The ketone bodies pass into the brain and replace glucose as an energy
source. An elevated level of ketone bodies in the blood, a state known
as ketosis, leads to a reduction in the frequency of epileptic seizure)
The diet requires hospitalization due to the drastic changes to his body & also to educate us on it. We were given a scale & we now have to measure out all of P's foods in grams. He MUST get the EXACT amount and he has to eat everything! While we were in the hospital he had to have his little finger pricked every 4 hours for 3 days for them to check his glucose levels and we were all checking his urine with every diaper waiting on him to go into Ketosis. We are in the process of wiening him off of his steroids bc its so difficult for them to go into Ketosis with the steroids.
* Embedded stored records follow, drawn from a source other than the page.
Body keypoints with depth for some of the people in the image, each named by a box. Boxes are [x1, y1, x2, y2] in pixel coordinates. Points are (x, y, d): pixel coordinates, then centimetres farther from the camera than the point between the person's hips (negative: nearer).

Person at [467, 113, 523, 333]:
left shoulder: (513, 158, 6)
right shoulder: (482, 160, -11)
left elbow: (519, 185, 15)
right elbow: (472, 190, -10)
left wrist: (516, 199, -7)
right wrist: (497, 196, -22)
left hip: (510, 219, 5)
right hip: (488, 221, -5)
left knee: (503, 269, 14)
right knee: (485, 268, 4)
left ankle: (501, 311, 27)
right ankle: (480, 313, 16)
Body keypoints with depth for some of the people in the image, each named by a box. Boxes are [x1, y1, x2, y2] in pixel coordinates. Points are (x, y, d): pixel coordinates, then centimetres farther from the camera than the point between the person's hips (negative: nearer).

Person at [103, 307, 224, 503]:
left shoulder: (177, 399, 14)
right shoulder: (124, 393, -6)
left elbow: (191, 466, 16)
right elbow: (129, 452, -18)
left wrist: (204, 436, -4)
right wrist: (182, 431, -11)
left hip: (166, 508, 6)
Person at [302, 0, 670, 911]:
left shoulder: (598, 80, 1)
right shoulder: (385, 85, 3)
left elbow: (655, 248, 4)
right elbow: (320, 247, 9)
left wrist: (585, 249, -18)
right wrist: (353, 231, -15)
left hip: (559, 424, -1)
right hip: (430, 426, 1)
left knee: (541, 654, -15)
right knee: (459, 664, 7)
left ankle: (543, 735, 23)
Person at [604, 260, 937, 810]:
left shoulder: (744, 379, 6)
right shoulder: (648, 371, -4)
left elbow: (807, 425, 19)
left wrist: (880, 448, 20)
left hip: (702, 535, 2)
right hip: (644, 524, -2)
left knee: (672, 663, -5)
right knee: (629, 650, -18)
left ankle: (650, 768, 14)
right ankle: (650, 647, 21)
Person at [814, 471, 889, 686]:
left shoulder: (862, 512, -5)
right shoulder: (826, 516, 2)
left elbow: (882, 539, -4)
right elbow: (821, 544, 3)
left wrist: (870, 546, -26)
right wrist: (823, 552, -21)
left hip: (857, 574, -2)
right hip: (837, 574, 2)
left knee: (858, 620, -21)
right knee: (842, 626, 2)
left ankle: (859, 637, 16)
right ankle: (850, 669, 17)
We were all really worried about P being on the diet bc he has had problems eating, drinking & gaining weight. Up until last week we were having to give him fluids through a syringe because he refused to drink. While we were in the hospital he started drinking from a bottle again; Praise the lord. We had actually been referred to a GI doctor to talk to them about a feeding tube..BUT Preston is doing great!! He is eating everything on the diet and all are textured foods...before if anything was textured he would gag on it and throw it up. Hes actually trying to chew on the food and he doesnt just push it out of his mouth he's eating SO GREAT. I feel like he is a whole new child. So far we have been spasm free since Friday...I am so excited I wanted to cry, laugh, & scream all at the same time. He is doing WONDERFUL. And his urine isnt even showing he's into Ketosis yet so I cant imagine how well he will be doing once his body is into LARGE KETOSIS. He's more alert, even his therapist are noticing! I have prayed & prayed for God to help my baby and I feel like we can finally see the light at the end of the tunnel. this diet is HARD work...EVERY meal has to be measure precisely...he cant just have anything to eat now. he can only drink water & no one can just stick their finger in something and give it to him bc it can cause him to have a seizure. They arent sure WHY or HOW the diet works they just know it does. IDC why or how either :)
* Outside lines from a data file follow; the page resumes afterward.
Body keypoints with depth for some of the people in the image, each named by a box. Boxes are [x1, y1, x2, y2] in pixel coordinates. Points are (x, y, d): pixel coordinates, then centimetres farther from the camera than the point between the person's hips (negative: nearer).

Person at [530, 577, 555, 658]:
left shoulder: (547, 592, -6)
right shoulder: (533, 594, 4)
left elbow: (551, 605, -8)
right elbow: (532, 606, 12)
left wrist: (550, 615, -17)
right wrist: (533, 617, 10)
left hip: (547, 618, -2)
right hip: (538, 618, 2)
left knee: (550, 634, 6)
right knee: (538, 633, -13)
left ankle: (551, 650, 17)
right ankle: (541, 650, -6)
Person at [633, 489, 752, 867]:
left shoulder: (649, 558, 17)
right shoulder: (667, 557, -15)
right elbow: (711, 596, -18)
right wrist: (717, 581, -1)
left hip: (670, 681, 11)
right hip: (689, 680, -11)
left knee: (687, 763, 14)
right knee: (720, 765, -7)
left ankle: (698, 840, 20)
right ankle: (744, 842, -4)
Preston is such a inspiration...he's such a strong little boy. He is one of the busiest kids- he has PT&OT twice a week at a center and then PT&OT come to the house every other week..now he's got home health coming out along with all our doctors appointments. I am so thankful to have my mother in law by my side through all of this. Jon works such a difficult schedule it makes it impossible for him to be there which he hates BUT he knows I am strong enough to handle these things and he's there for us as much as he can be!! My job is great and really lenient with my schedule & they tell me always family comes first, not many companies think that way. I am blessed in so many ways. Please continue for P to keep up all the great work and hopefully we can get him caught up and on the right path. I am strong & there for my baby boy & I appreciate everyone who has been so supportive through these past almost 2 years. (cant believe he will be 2 in 4 months!!!) Some people, family included havent been there for us and it's really gotten to me...Its one thing for people to not care for me personally but to not care for a innocent child makes you heartless. Thank you all so much for all the positive thoughts & words of encouragement..I can not thank you enough!! #blessed.
Also, we go Thursday for a in office EEG & to meet back with his regular neurologist...Please pray for more positive feedback!!